Lire également sur Les clés du Moyen-Orient :
- Sultanat d’Oman dans les années 1920 : l’empire informel
Bibliographie :
– Article « Oman » de l’Encyclopedia Universalis.
– Francis Owtram, A modern history of Oman : formation of the state since 1920, Cambridge, Londres, 2004.
Ainhoa Tapia
Ainhoa Tapia est étudiante en master d’histoire contemporaine à l’Ecole doctorale de l’Institut d’Etudes Politiques de Paris. Elle s’intéresse à l’histoire des Etats du Moyen-Orient au vingtième siècle, en particulier à la création des systèmes étatiques et aux relations diplomatiques que ces Etats entretiennent entre eux.
Notes
[1] Signé par toutes les puissances maritimes du Golfe, pirates Qasimi inclus.
[2] Branche de l’islam n’appartenant ni au sunnisme ni au chiisme.

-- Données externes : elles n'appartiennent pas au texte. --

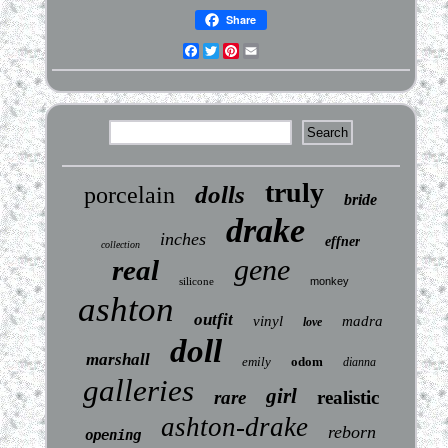
Share
Facebook
Twitter
Pinterest
Email
truly
dolls
porcelain
bride
drake
inches
effner
collection
gene
real
silicone
monkey
ashton
outfit
vinyl
madra
love
doll
marshall
emily
odom
dianna
galleries
girl
rare
realistic
ashton-drake
reborn
opening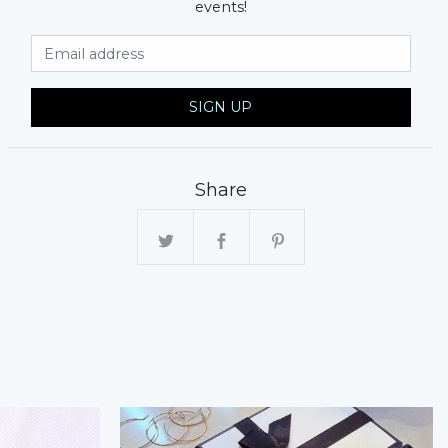
events!
Email Address
SIGN UP
Share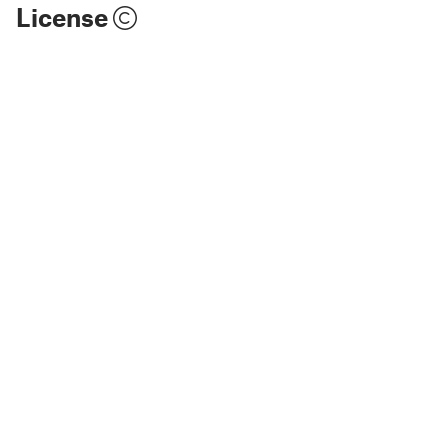
License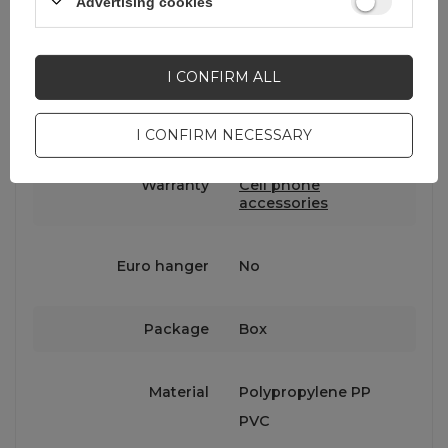
Advertising cookies
Symbol
5907769385100
I CONFIRM ALL
Series
Wozinsky Active
I CONFIRM NECESSARY
Warranty
Cell phone
accessories
Euro hanger
No
Package
Box
Material
Polypropylene PP
PVC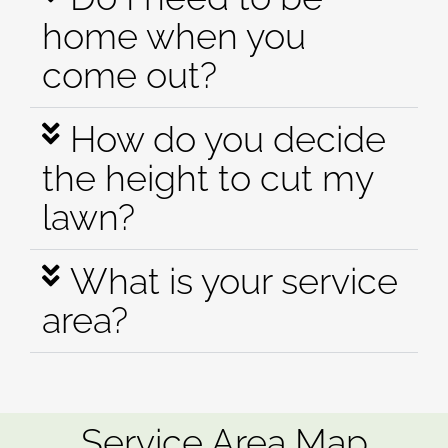
home when you
come out?
How do you decide
the height to cut my
lawn?
What is your service
area?
Service Area Map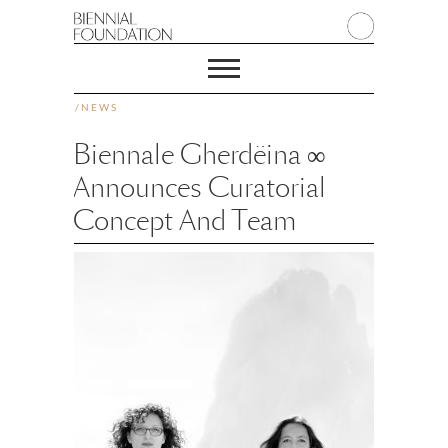
/
NEWS
Biennale Gherdëina ∞
Announces Curatorial
Concept And Team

[3] A un moment donné, pour faire face à une menace extérieure, il devient nécessaire d’unir les tribus pour former un Etat fort, on élit alors un imam. Cependant, rapidement, une fois la menace écartée, l’imam se désintéresse de l’arrière-pays pauvre pour se concentrer sur les côtes où s’accumulent les richesses. Or, ce désintérêt pour l’arrière-pays finit par amener le mécontentement populaire et la déposition de l’imam. Le conflit pour choisir un nouvel imam permet souvent à une puissance extérieure d’envahir de nouveau le pays. Il y a donc alors réélection d’un nouvel imam qui unit tous les Omanis pour contrer les forces étrangères et le cycle recommence.
[4] Ville portuaire de grande envergure au nord de la côte omanie.